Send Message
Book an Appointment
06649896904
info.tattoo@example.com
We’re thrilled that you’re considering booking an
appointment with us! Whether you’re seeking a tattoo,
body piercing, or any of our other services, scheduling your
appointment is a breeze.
========================================================================
◆ Request: Nothing but a number should be given: the count of lines in the records that contain the word "tattoo".

◆ Answer box: 2